Today's international animation festivals traditionally started in 1960 in Annecy, France; the same time and place also saw the birth of L'Association Internationale du Film d'Animation (ASIFA), the international animator's organization which now serves as the sanctioning body for the major festivals.
It is important to remember that both organizations were conceived and nurtured in a world where animation was largely a marginal activity vis-à-vis the film and television industries. For instance, in the United States, the glory days of Hollywood's Golden Age were mostly past, with the spectacle of inexpensive, Saturday morning animation threatening to take the raison d'être of animation as we knew it away.
But animation of a different sort was starting to appear around the world. Not content to produce pale imitations of Disney, a small but significant number of individuals and studios went their own ways. It was the works of these individuals and studios that found their home in festivals like Annecy and often dominated ASIFA on both an international and local level.
Today, animation is no longer a marginal activity. In the commercial world, it is fast being absorbed into the mainstream of the global entertainment industry. As such, animation is growing at a pace and breadth unheard of before. A part of this expansion is due to animation riding the coattails of a worldwide boom in film and television that has resulted from an increasing number of movie theaters and television outlets (both terrestrial and satellite); another part is due to the increasing popularity of animation, ranging from theatrical features to video games.
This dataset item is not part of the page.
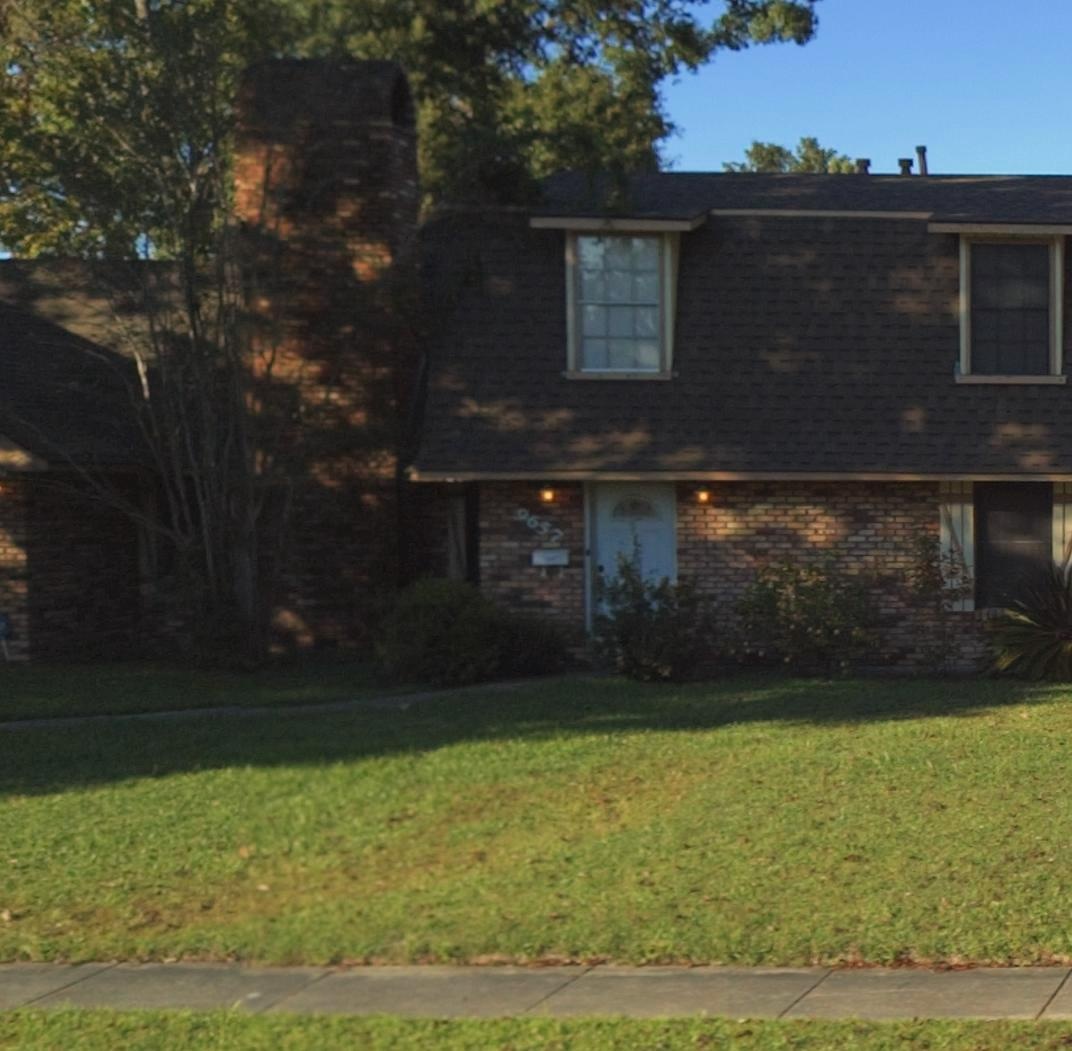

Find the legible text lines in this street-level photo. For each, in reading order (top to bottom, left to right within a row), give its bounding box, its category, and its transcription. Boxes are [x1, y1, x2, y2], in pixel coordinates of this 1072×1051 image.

[509, 506, 569, 546] StreetNumber: 9657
Some veteran observers warn of the disastrous consequences if one or more of the new feature animation operations that the Hollywood studios are building in the Disney mold collapses. However, it seems unlikely that such an event will necessarily be catastrophic. After all, the American industry survived when NBC stopped programming Saturday morning animation in 1992 without a whimper, and looks to do the same when CBS follows suit later this year.
If the market for Disney-style musical extravaganzas diminishes (as it has to a certain degree over the past few years), there is little reason not to believe that other genres will not come to the fore. After all, Toy Story, Space JamBeavis and Butt-head Do America are all basically straight comedies; in addition, the surprising success at the box office of the Beavis and Butt-head film gives the lie to the assumption that only animated features aimed at a family audience can make money. And as the following statistics that the National Association of Television Program Executives (NATPE) proclaims, in advertising for its 1st Annual Animation & Special Effects Expo, the animation industry is a lot broader than ever. To wit, they note that:
"The Digital Visual Effects business [which uses animation technology and talent] is doubling every year. Computer Video Games account for $1 billion in sales each year. Animation Production and Distribution for television is growing at upwards of 500-900% per year. With CD-ROM capabilities, 3-D and 2-D Character Animation is becoming a multi-billion dollar market. Roughly half of the movies released in 1995 utilized digital visuals of some sort, while 90% used digitally recorded sound. This contrasts with "maybe" 10% for each category in 1993. . . . Animated Feature Film grosses exceed $2 billion over the past ten years.